• **ENTRIES SUPPLIED**
---

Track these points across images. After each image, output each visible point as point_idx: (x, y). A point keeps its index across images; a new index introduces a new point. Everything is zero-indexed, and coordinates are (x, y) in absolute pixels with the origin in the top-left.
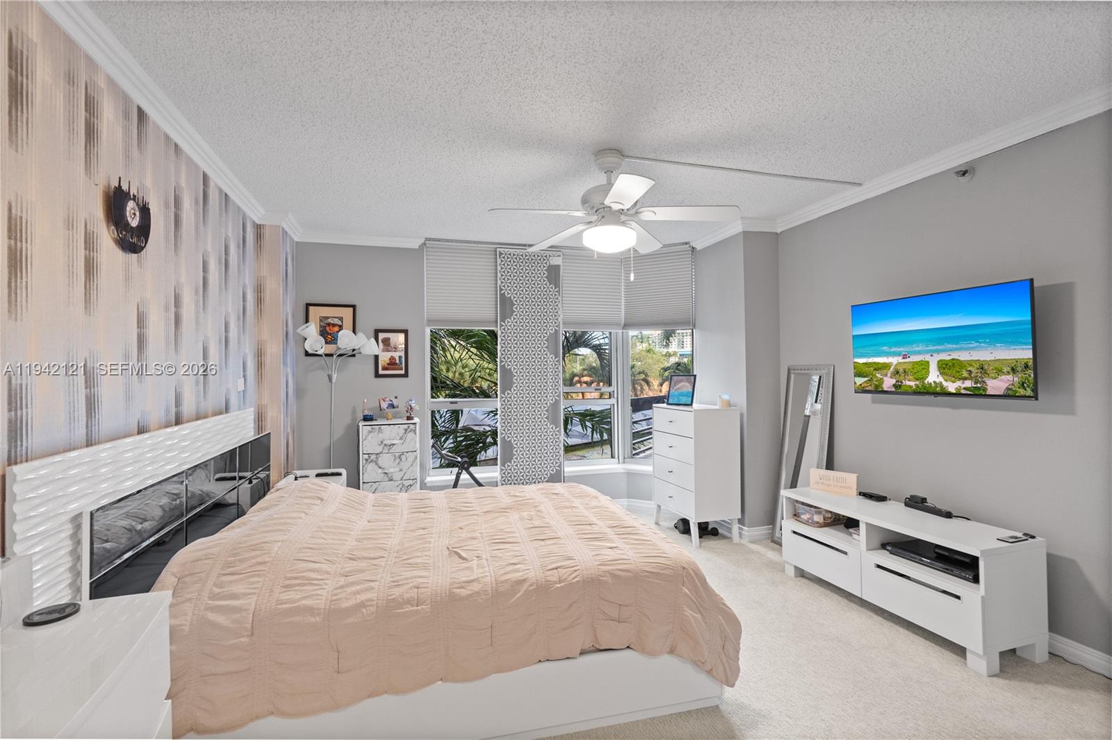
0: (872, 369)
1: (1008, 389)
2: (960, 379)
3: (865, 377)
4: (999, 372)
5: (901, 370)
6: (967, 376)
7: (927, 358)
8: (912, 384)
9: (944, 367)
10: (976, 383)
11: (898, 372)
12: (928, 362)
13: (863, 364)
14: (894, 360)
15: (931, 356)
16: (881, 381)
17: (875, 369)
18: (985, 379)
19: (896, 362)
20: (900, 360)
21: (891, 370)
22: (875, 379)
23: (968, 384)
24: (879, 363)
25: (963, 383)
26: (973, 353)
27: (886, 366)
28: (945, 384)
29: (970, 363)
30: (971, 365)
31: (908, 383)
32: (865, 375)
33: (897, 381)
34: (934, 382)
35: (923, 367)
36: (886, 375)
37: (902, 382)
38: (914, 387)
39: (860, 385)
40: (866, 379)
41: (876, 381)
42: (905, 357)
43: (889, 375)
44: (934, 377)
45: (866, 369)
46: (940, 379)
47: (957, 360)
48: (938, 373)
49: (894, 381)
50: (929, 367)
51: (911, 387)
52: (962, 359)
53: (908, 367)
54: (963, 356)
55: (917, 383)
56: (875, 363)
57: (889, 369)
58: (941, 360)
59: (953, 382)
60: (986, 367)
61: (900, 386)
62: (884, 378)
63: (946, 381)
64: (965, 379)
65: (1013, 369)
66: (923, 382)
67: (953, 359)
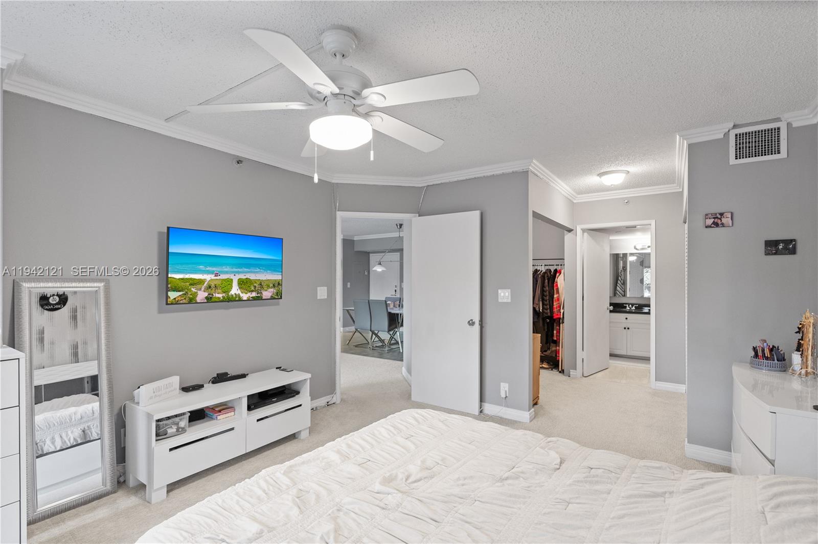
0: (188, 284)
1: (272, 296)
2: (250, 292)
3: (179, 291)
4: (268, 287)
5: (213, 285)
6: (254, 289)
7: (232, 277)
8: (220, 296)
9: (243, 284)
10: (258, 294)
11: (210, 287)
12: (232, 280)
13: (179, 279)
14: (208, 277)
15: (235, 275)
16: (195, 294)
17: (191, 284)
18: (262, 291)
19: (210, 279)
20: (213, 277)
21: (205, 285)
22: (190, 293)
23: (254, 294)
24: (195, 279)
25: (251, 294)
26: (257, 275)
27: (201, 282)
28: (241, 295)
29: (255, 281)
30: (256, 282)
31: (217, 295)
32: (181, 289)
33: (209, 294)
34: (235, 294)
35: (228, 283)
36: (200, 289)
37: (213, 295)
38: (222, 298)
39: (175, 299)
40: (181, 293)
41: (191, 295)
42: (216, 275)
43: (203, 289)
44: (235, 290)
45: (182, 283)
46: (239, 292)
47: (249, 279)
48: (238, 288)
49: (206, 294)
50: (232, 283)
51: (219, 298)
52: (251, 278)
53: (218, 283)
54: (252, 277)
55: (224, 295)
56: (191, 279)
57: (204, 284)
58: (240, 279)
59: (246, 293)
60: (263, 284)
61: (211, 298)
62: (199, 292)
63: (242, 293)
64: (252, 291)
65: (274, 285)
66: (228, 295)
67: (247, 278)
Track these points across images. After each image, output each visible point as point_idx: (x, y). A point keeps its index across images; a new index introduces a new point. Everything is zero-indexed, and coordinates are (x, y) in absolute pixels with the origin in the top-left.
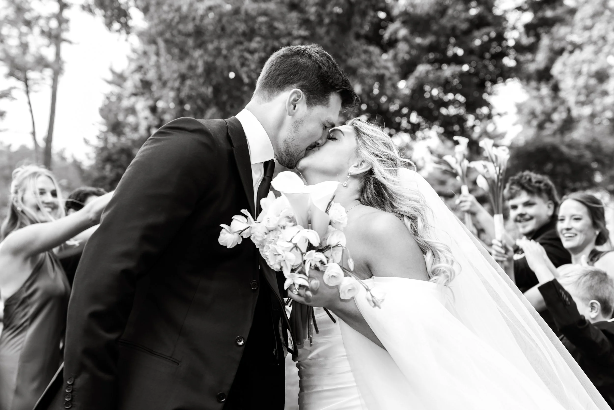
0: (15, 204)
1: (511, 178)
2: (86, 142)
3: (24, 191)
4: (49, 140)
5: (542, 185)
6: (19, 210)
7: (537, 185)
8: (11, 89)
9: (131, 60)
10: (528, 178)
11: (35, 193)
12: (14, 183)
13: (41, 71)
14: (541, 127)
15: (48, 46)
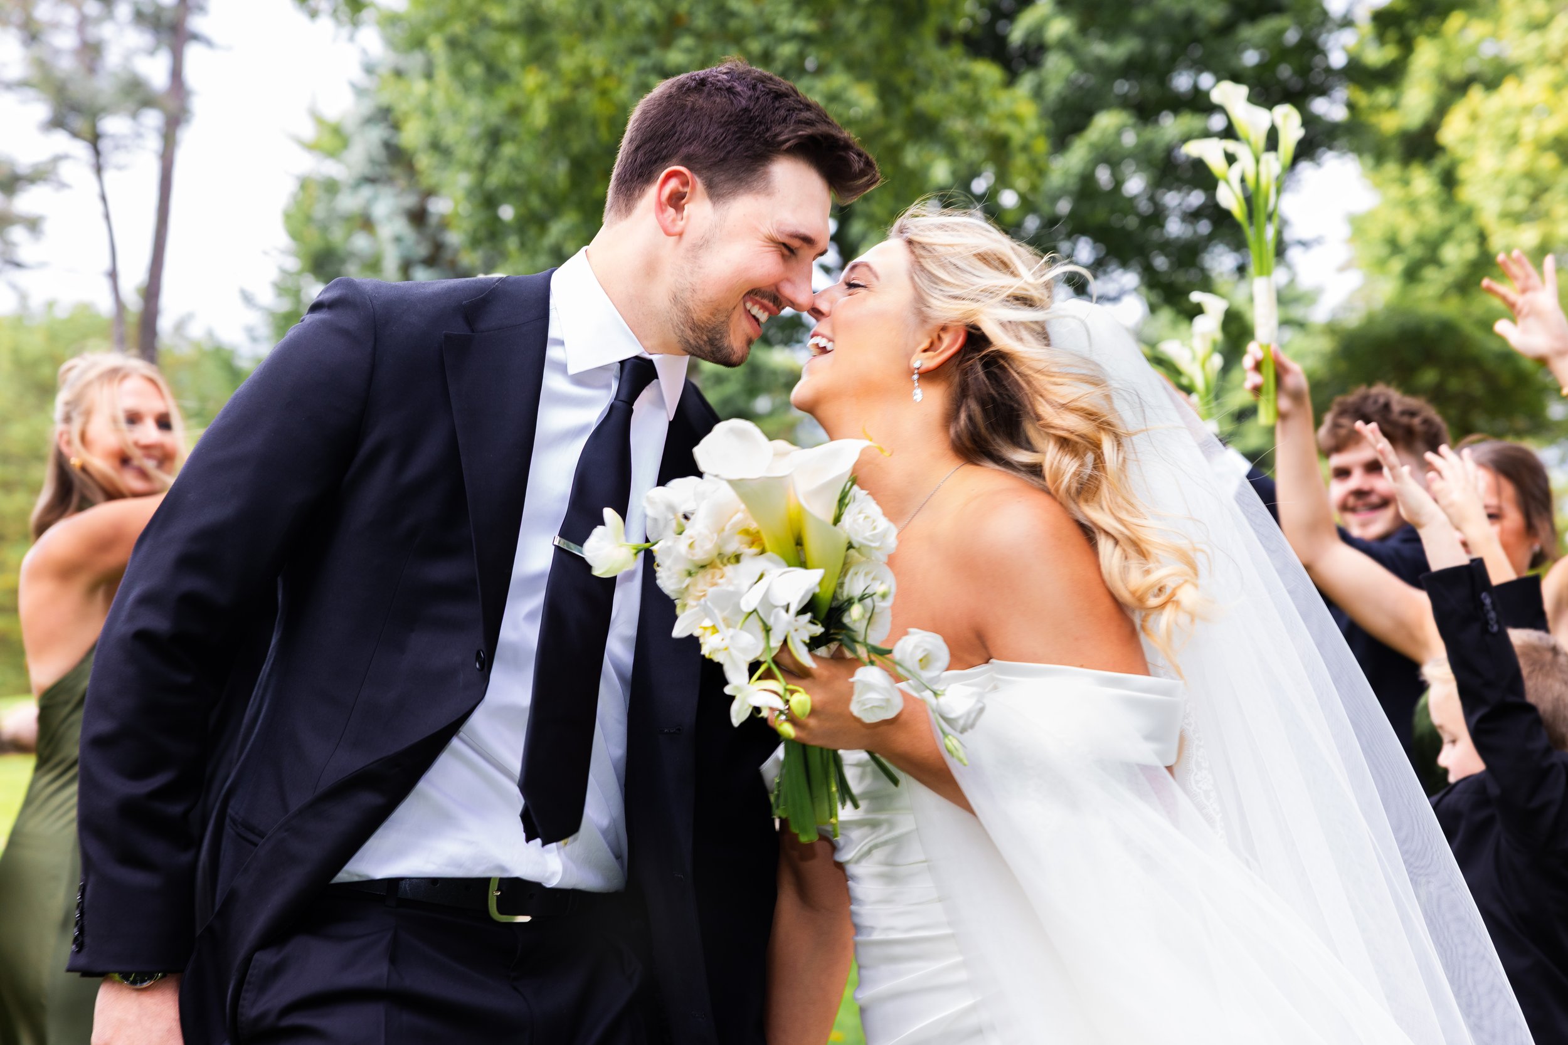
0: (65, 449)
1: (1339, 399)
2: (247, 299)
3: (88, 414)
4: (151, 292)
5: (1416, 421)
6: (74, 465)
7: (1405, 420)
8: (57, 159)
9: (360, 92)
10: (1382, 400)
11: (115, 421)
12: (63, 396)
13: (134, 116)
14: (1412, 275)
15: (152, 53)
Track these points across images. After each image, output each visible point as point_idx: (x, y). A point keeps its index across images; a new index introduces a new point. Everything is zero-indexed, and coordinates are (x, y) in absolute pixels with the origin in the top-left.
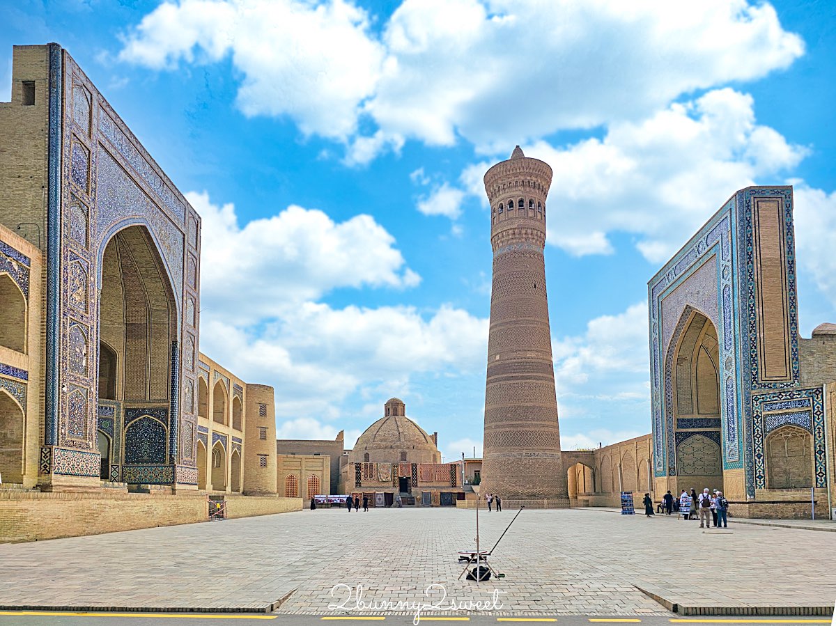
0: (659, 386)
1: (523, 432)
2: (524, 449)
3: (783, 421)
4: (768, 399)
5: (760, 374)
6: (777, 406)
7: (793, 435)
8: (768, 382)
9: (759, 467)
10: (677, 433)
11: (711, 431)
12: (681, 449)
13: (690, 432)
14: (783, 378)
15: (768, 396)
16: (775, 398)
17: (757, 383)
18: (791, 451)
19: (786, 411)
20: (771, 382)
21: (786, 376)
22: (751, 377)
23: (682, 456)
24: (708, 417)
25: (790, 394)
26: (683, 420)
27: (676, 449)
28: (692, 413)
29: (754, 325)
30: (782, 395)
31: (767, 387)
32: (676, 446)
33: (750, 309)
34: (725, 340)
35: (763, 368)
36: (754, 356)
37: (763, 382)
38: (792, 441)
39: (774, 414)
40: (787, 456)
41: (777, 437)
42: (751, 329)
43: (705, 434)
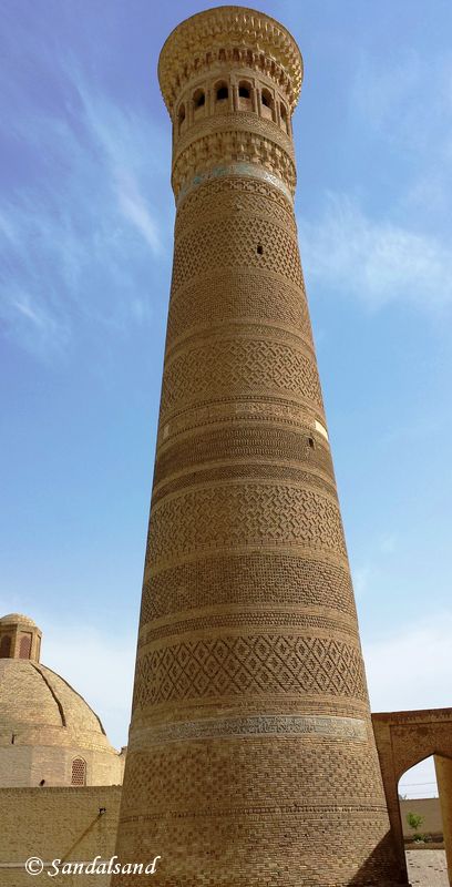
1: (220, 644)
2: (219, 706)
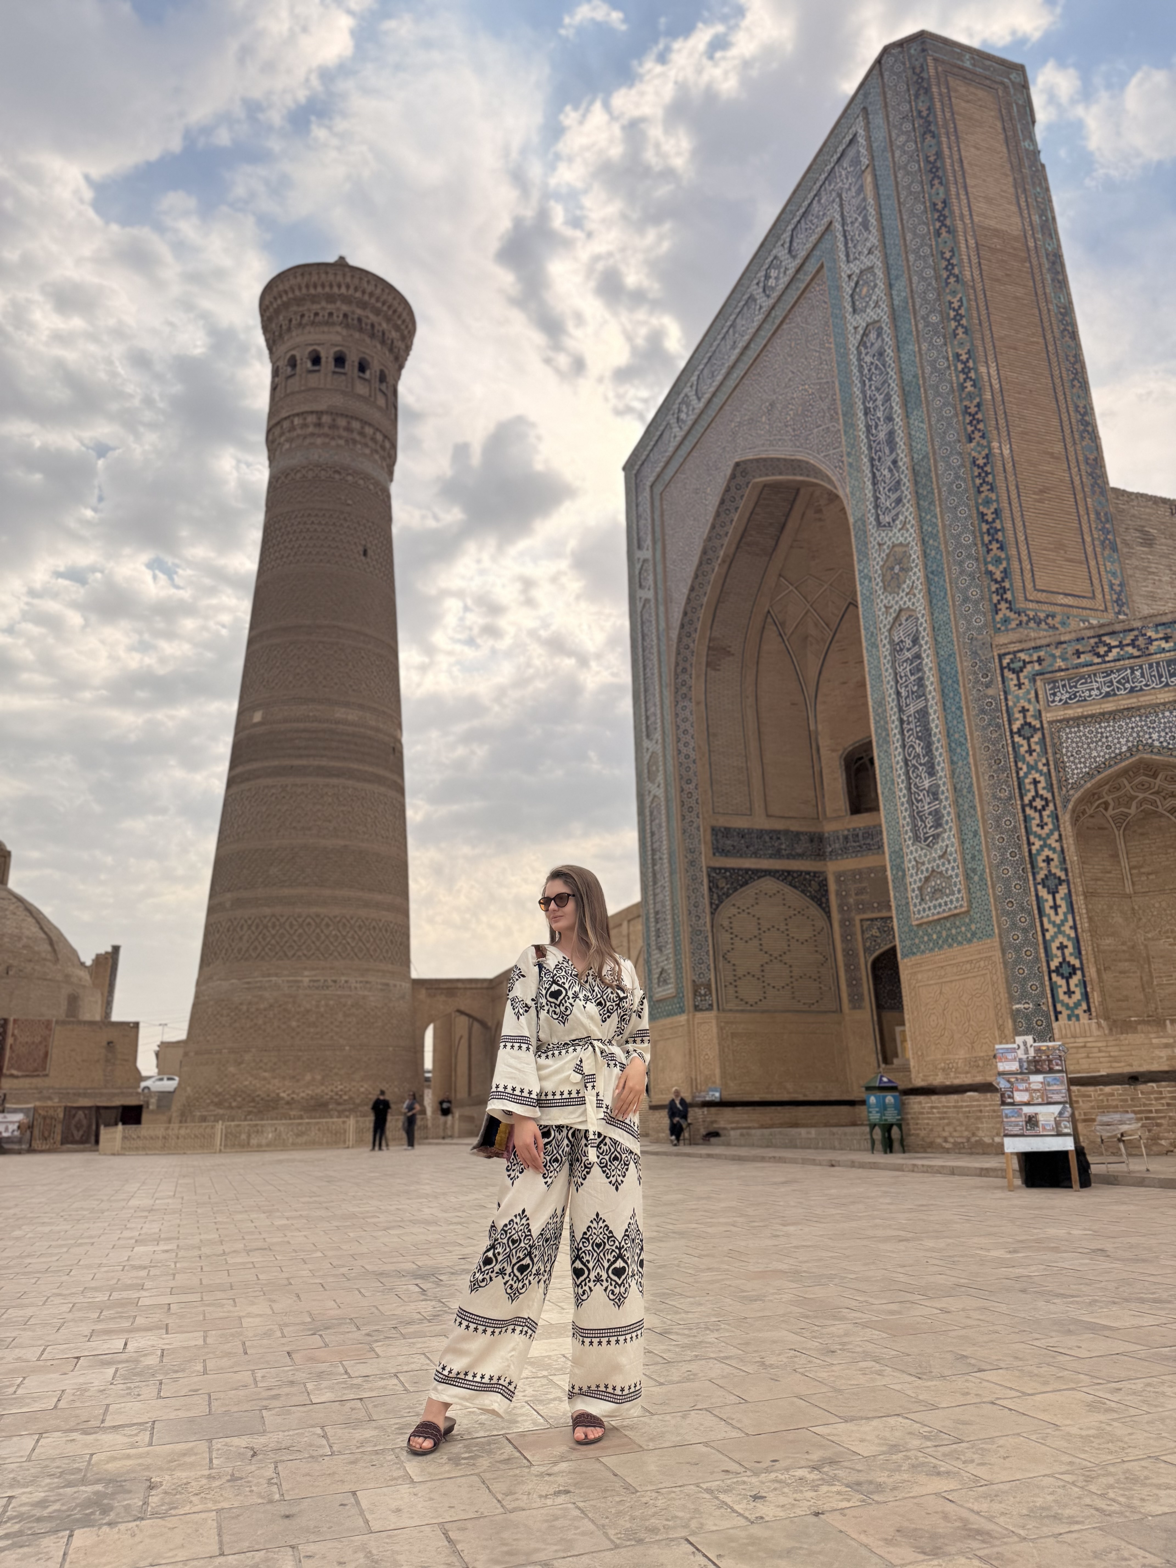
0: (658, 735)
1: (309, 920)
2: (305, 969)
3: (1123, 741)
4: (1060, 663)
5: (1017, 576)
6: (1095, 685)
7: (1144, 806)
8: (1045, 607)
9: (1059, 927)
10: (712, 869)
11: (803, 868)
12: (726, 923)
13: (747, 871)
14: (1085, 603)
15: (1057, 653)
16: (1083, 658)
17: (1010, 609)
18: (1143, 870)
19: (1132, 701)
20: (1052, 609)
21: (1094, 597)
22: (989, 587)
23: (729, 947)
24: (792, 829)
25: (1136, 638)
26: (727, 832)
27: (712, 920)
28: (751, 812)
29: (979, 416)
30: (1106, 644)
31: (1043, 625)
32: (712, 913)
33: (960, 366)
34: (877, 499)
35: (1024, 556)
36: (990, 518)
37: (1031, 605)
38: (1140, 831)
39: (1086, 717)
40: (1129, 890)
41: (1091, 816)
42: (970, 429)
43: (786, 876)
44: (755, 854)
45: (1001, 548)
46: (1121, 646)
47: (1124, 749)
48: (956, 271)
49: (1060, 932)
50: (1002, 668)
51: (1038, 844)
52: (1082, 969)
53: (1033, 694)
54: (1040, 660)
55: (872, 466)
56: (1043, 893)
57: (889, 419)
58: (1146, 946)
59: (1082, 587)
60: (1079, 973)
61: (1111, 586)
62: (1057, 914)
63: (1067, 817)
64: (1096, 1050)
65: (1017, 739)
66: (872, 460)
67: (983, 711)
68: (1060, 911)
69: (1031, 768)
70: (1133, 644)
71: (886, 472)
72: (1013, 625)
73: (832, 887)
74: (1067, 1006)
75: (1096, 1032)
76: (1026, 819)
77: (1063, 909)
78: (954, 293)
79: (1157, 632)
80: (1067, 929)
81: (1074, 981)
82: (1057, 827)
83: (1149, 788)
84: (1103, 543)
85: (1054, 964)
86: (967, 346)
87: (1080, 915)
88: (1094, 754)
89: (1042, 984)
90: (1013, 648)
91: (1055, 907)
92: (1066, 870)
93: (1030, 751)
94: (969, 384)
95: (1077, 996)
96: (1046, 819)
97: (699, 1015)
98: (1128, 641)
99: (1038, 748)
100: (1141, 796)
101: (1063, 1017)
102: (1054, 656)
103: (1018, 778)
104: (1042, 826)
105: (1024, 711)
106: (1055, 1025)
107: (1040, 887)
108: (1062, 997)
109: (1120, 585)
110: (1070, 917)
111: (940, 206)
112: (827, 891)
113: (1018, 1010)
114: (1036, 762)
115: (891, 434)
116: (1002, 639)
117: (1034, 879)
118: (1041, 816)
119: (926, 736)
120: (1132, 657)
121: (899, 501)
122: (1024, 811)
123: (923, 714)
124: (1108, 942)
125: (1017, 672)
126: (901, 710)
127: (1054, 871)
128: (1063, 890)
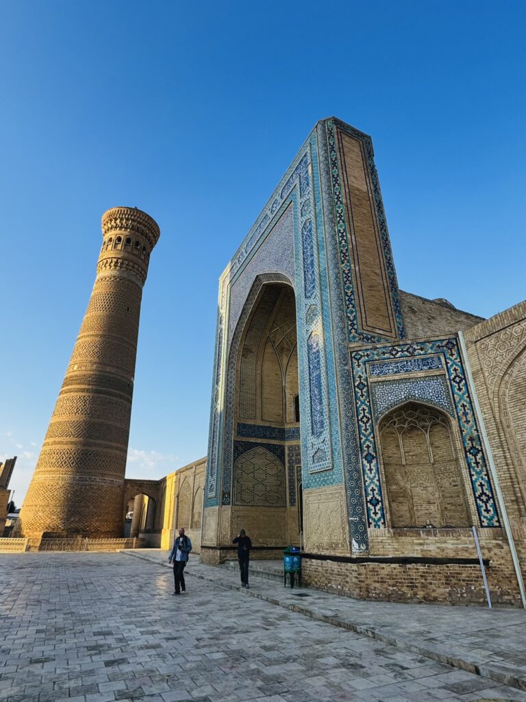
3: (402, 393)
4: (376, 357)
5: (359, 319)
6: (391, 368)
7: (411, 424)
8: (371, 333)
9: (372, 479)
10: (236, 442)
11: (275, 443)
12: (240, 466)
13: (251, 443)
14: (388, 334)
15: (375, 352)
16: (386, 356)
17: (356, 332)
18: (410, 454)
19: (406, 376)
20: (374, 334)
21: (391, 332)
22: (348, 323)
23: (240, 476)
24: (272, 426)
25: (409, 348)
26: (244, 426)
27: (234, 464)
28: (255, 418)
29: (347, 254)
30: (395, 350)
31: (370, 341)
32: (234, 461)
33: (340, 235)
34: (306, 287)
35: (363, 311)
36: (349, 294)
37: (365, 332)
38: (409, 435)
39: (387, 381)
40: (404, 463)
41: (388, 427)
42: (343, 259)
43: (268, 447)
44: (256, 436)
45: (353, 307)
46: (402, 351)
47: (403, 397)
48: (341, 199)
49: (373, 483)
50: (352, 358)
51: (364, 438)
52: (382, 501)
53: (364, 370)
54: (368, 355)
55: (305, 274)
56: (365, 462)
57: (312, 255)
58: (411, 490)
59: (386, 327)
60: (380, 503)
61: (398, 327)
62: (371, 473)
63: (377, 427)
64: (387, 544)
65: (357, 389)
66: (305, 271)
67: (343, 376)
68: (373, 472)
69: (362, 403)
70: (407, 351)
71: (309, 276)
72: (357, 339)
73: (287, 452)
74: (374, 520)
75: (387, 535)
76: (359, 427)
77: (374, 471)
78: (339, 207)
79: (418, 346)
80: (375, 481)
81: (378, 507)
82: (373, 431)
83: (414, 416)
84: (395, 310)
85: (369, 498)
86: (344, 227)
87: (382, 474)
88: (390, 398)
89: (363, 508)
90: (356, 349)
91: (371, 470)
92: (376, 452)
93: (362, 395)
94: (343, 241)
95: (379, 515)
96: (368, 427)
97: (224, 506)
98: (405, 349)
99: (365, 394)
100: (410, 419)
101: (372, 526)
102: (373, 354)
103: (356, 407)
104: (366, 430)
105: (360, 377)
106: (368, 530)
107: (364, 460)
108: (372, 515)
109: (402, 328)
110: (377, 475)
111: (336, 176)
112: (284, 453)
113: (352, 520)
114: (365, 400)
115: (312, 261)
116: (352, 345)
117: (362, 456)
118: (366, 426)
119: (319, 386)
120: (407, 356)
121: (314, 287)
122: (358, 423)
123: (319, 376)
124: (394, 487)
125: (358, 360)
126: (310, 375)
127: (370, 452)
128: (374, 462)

---

Copy the lines from the one containing "44: (755, 854)" through the one containing "88: (1094, 754)", both included, keeping each exactly as it appears in the items.

44: (755, 854)
45: (1001, 548)
46: (1121, 646)
47: (1124, 749)
48: (956, 271)
49: (1060, 932)
50: (1002, 668)
51: (1038, 844)
52: (1082, 969)
53: (1033, 694)
54: (1040, 660)
55: (872, 466)
56: (1043, 893)
57: (889, 419)
58: (1146, 946)
59: (1082, 587)
60: (1079, 973)
61: (1111, 586)
62: (1057, 914)
63: (1067, 817)
64: (1096, 1050)
65: (1017, 739)
66: (872, 460)
67: (983, 711)
68: (1060, 911)
69: (1031, 768)
70: (1133, 644)
71: (886, 472)
72: (1013, 625)
73: (832, 887)
74: (1067, 1006)
75: (1096, 1032)
76: (1026, 819)
77: (1063, 909)
78: (954, 293)
79: (1157, 632)
80: (1067, 929)
81: (1074, 981)
82: (1057, 827)
83: (1149, 788)
84: (1103, 543)
85: (1054, 964)
86: (967, 346)
87: (1080, 915)
88: (1094, 754)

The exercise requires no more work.